I have an event like this:
~01~20241009-100922;899~19700101-000029;578~ASDF~QWER~YXCV
There are two timestamps in this. I have setup my stanza to extract the second one. But in this particular case, the second one is what I consider "bad".
For the record, here is my props.conf:
[QWERTY]
SHOULD_LINEMERGE = true BREAK_ONLY_BEFORE_DATE = true
MAX_TIMESTAMP_LOOKAHEAD = 43 TIME_FORMAT = %Y%m%d-%H%M%S;%3N
TIME_PREFIX = ^\#\d{2}\#.{0,19}\# MAX_DAYS_AGO = 10951
REPORT-1 = some-report-1 REPORT-2 = some-report-2
The consequence of this seems to be that splunk indexes the entire file as a single event, which is something i absolutely want to avoid.
Also, I do need to use linemerging as the same file may contain xml dumps.
So what I need is something that implements the following logic:
if second_timestamp_is_bad:
extract_first_timestamp()
else:
extract_second_timestamp()
Any tips / hints on how to mitigate this scenario using only options / functionality provided by splunk are greatly appreciated.

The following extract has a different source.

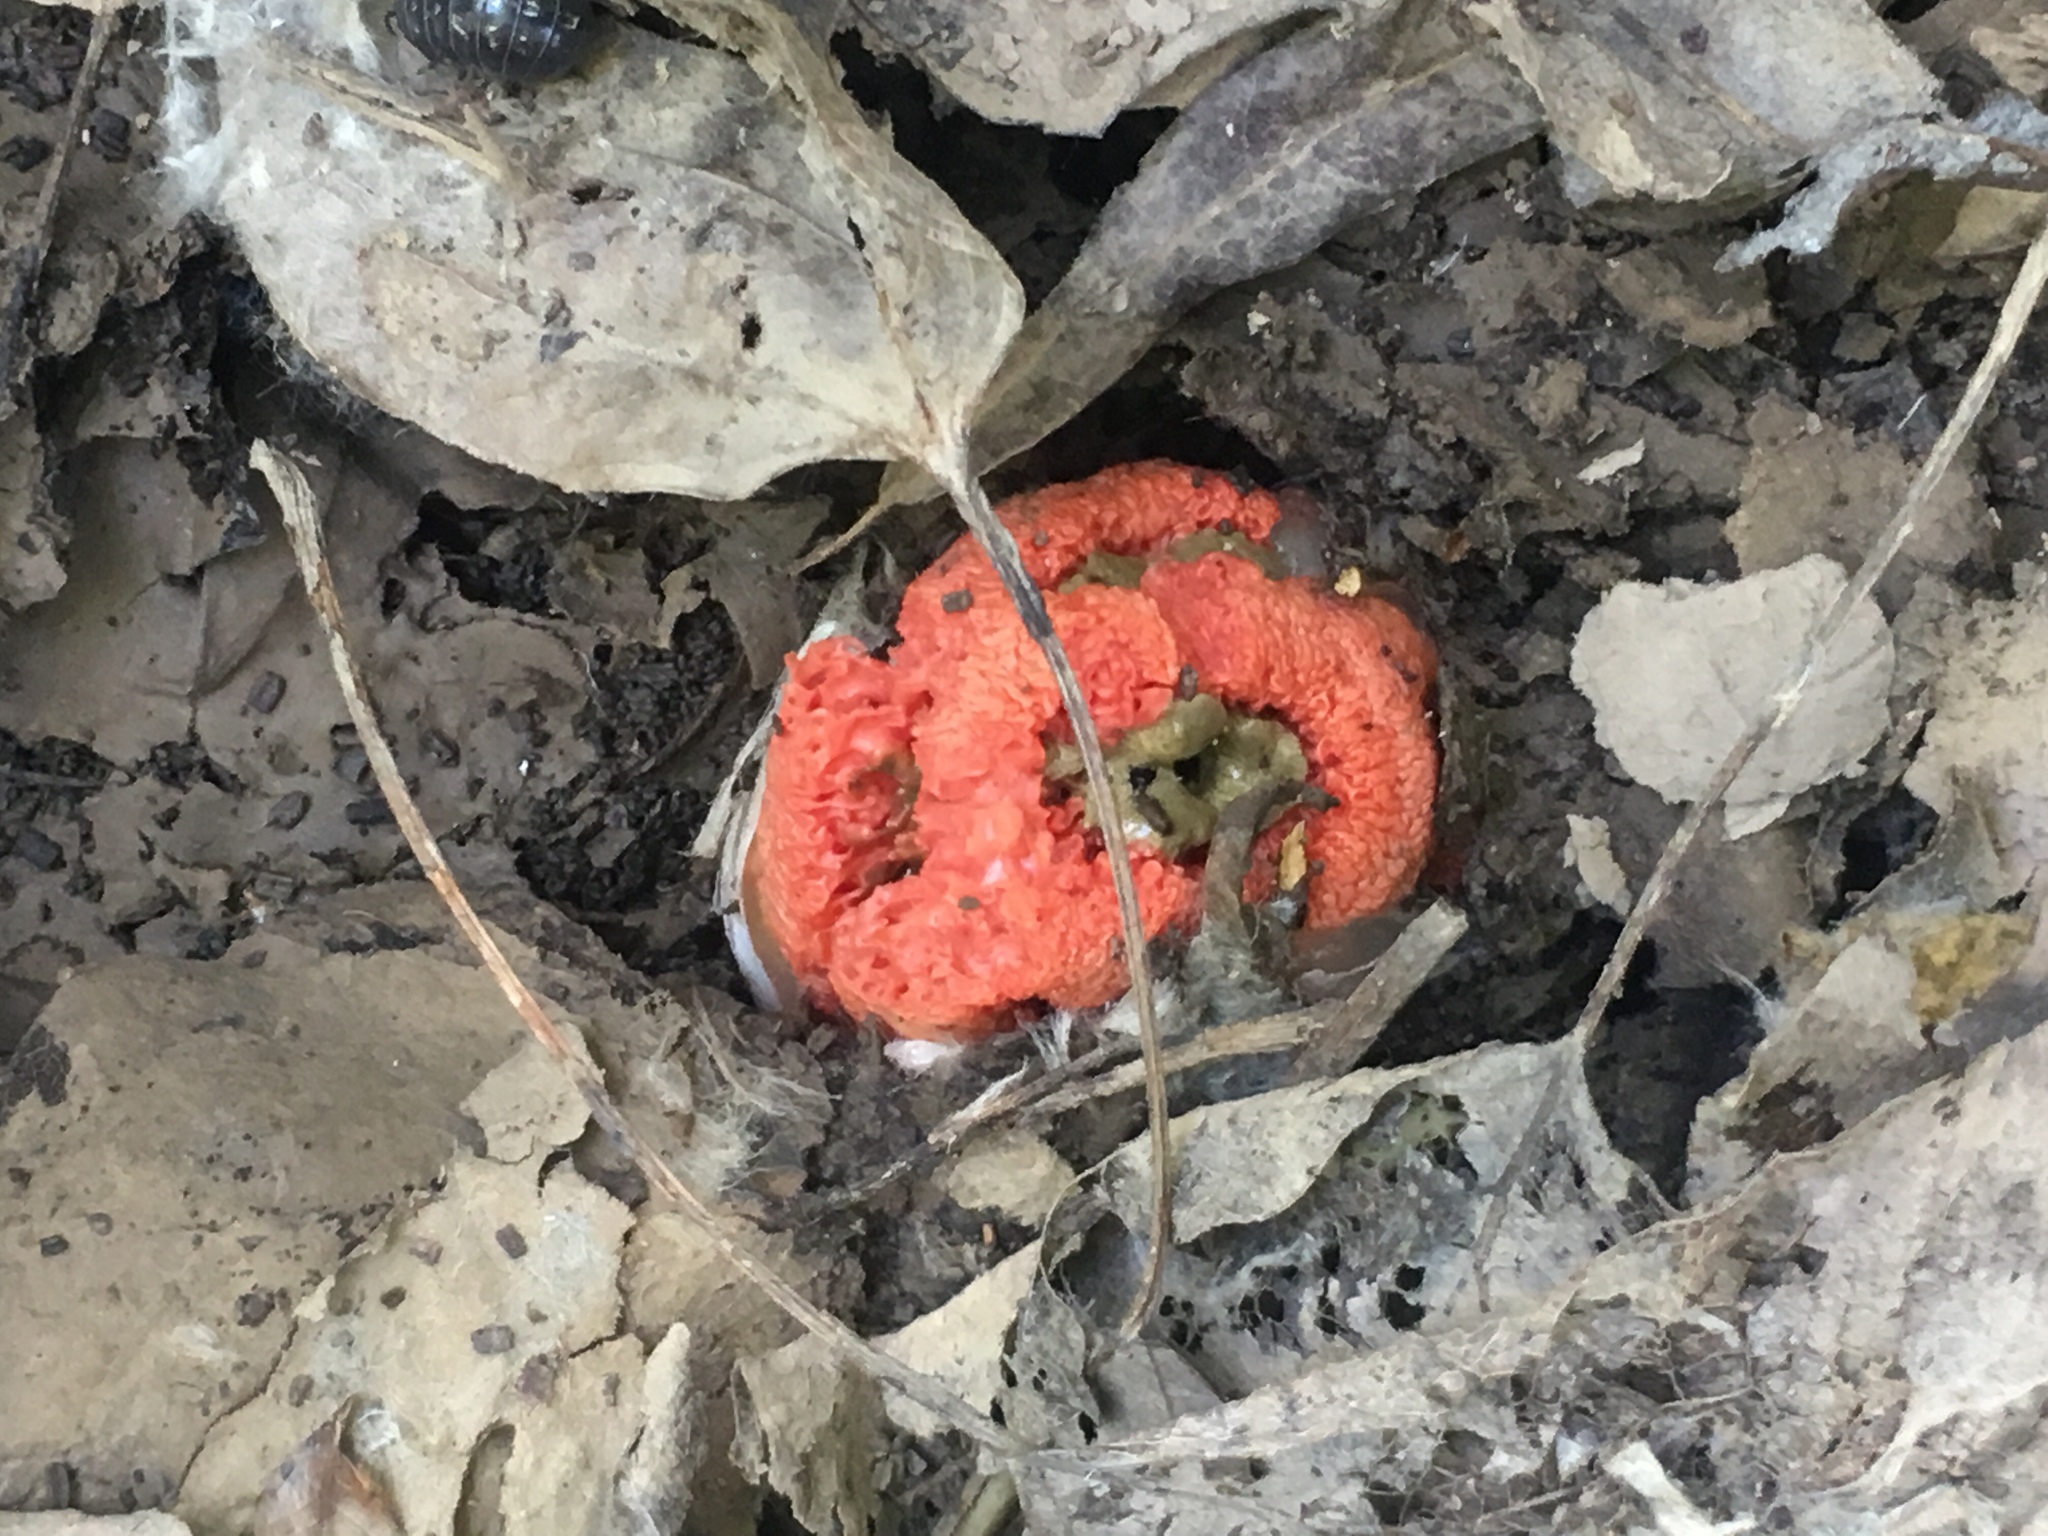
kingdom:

Adding to what's already been said - there is very rarely a legitimate use case for SHOULD_LINEMERGE. Relying on Splunk recognizing something as date to break data stream into events is not a very good idea. You should rather set a proper LINE_BREAKER.

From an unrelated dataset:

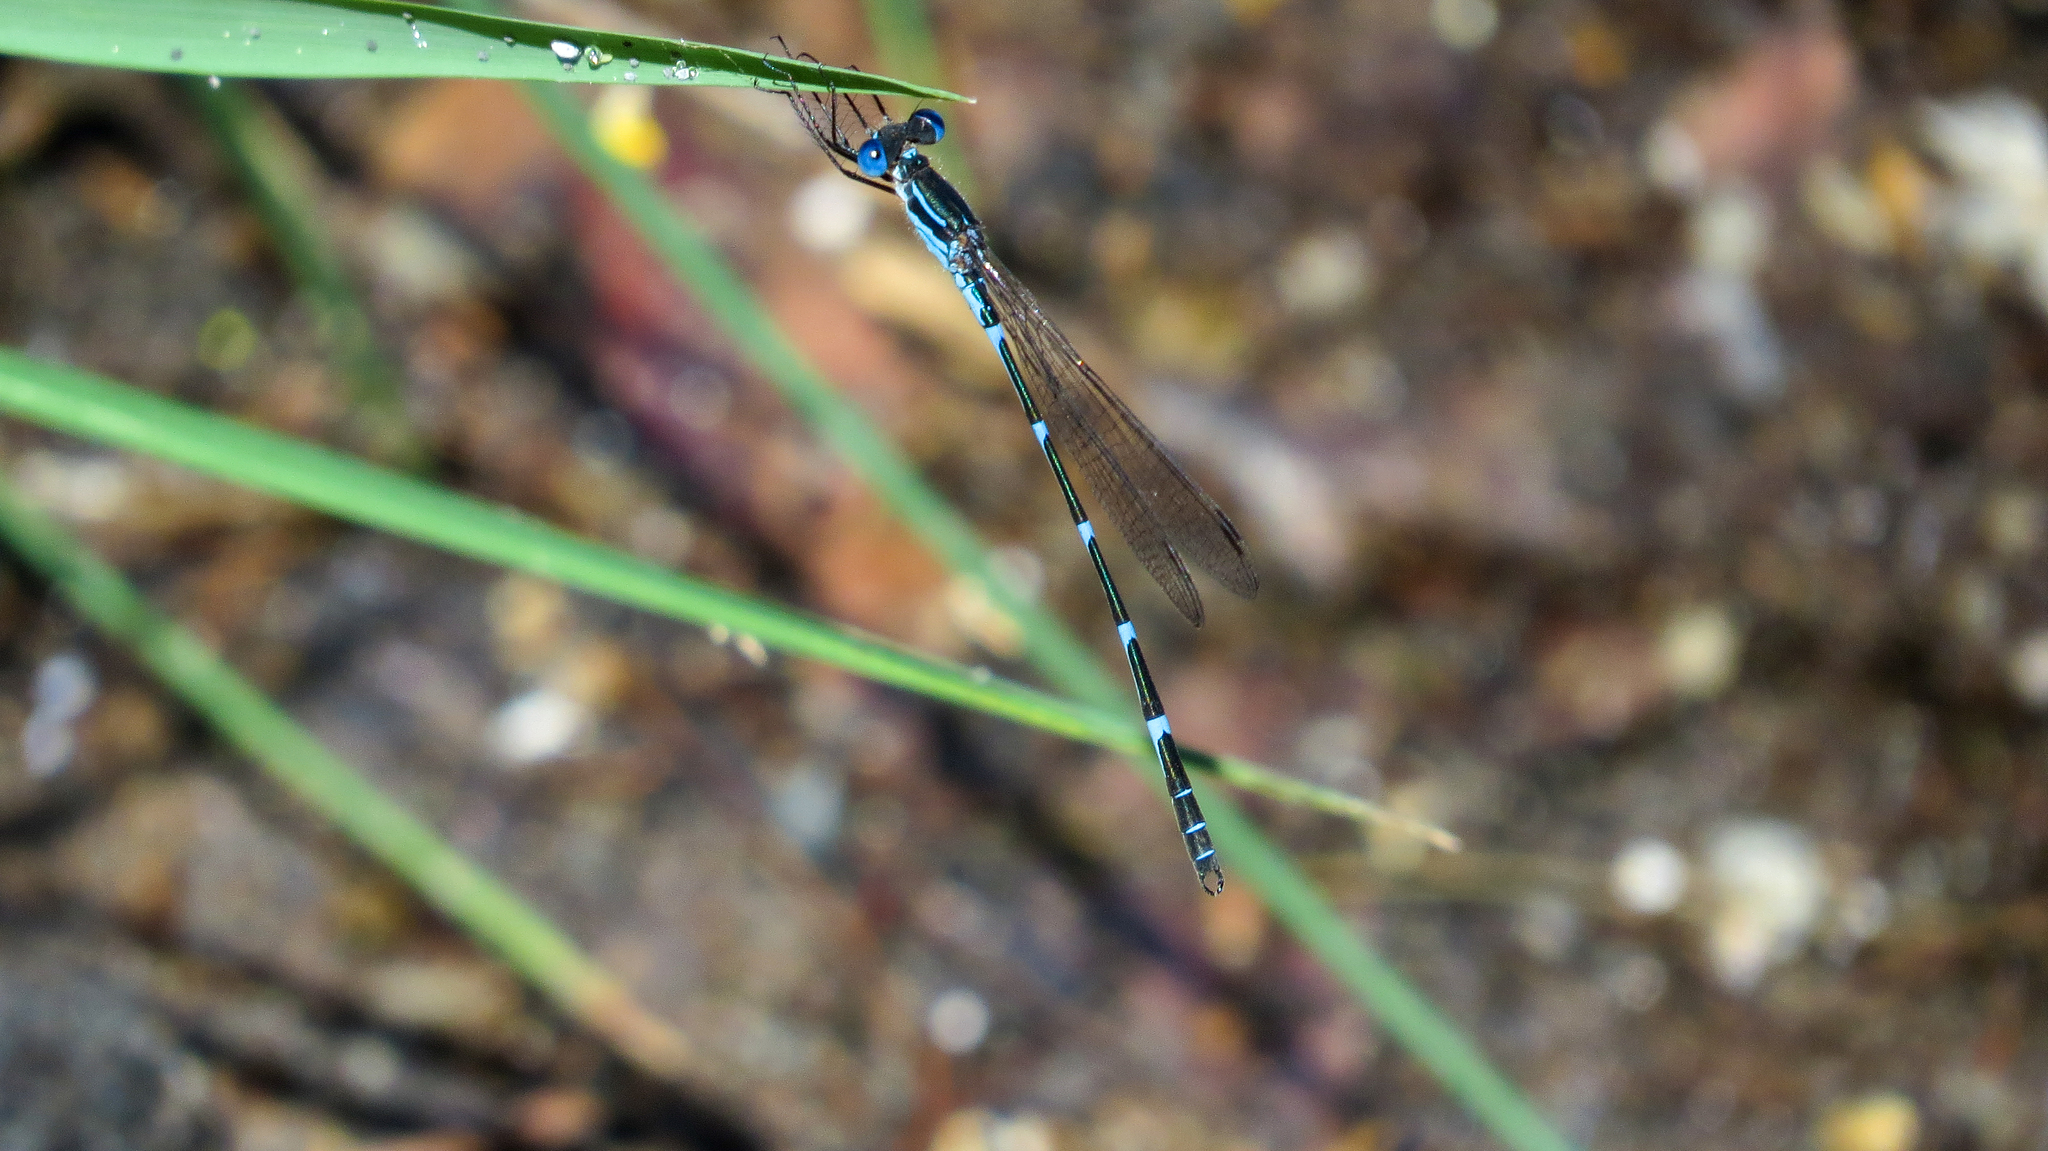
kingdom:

Timestamps are extracted before INGEST_EVAL is performed, so you'll need to use the := operator to replace _time.
These props should work better than those shown.
[QWERTY]
# better performance with LINE_BREAKER
SHOULD_LINEMERGE = false
# We're not breaking events before a date
BREAK_ONLY_BEFORE_DATE = false
# Break events after newline and before "~01~"
LINE_BREAKER = ([\r\n]+)~\d\d~
MAX_TIMESTAMP_LOOKAHEAD = 43
TIME_FORMAT = %Y%m%d-%H%M%S;%3N
# Skip to the second timestamp (after the milliseconds of the first TS)
TIME_PREFIX = ;\d{3}~
MAX_DAYS_AGO = 10951
REPORT-1 = some-report-1 REPORT-2 = some-report-2
I see that INGEST_EVAL allows for the use of conditionals. Thank you very much, I'll give that a try.